Three days later — back at full price, with no active promotion running — that same box set is still holding its rankings:
• #22 in Magical Fantasy Fiction for Children (Kindle Store)
• #180 in Children’s Coming of Age Fantasy Books
• #200 in Children’s Time Travel Books
Some people dismiss free promotions as “fake” wins. And it’s true — I didn’t get rich from a free weekend. But I planted seeds. New readers downloaded the book. The algorithm took notice. And the rankings are holding. That’s not fake. That’s momentum.
Meanwhile, for all of April (with one day still to go as I write this), my total book sales across 8 of my 51 titles came to 61 units sold and 6,544 KENP pages read. Is that a bestseller list? No. Is it proof that consistent work, a growing catalog, and strategic promotions move the needle over time? Absolutely yes.

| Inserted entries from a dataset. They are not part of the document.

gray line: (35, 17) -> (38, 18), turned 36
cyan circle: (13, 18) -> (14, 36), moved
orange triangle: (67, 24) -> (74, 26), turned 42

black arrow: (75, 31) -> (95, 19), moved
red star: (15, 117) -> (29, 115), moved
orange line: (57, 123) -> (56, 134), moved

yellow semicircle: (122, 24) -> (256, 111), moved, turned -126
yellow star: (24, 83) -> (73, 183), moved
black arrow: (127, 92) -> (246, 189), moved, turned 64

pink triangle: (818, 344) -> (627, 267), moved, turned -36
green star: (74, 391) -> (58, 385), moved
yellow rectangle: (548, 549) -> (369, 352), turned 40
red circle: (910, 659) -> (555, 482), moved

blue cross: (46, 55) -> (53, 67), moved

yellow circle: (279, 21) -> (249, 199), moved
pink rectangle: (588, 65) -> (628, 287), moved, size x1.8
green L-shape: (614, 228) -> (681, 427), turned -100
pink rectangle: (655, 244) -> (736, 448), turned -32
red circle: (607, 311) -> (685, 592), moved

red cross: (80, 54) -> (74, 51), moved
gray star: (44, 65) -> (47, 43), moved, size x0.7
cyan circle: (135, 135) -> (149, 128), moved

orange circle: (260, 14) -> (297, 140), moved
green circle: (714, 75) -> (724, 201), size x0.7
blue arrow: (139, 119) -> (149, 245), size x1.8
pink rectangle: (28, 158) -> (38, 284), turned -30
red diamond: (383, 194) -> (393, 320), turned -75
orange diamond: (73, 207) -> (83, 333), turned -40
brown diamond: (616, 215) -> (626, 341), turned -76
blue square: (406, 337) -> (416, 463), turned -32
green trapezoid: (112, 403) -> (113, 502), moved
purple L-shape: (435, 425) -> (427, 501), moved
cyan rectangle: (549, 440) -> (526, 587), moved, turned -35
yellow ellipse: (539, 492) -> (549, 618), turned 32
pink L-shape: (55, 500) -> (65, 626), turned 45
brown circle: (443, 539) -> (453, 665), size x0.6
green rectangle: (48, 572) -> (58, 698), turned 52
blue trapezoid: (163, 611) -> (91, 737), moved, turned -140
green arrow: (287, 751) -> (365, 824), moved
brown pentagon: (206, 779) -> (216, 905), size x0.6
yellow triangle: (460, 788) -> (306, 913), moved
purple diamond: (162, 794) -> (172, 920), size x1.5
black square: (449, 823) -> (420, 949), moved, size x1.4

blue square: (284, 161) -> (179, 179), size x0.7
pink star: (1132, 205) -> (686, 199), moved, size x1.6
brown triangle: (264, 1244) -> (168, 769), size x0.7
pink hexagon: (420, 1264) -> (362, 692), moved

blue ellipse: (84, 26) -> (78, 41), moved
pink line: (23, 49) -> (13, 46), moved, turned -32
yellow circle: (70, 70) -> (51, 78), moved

This is what the long game looks like. Not a single explosive moment — but a slow, steady accumulation of readers, rankings, and trust. Month by month. Book by book. Promotion by promotion.
A Few Words of Encouragement Before You Go
If you’re in a season where nothing seems to be working — I see you. If you’re showing up every day and wondering if any of it matters — it does. If you’re questioning whether the dream is worth the effort — I believe it is.
The stories inside you are worth fighting for. Your readers — the ones who haven’t found you yet, the ones who are going to light up when they discover your books — they need you to stay the course.
So today, take a cue from the Page of Swords. Stay curious. Stay flexible. Stay sharp. Try one new thing. Set one small goal. Write one more page.
And whatever you do — don’t put the sword down.
✨ This Week’s Story Weaver Prompt ✨
Write for 15 minutes about a character who keeps persistently showing up in your brain. What do they know that others don’t?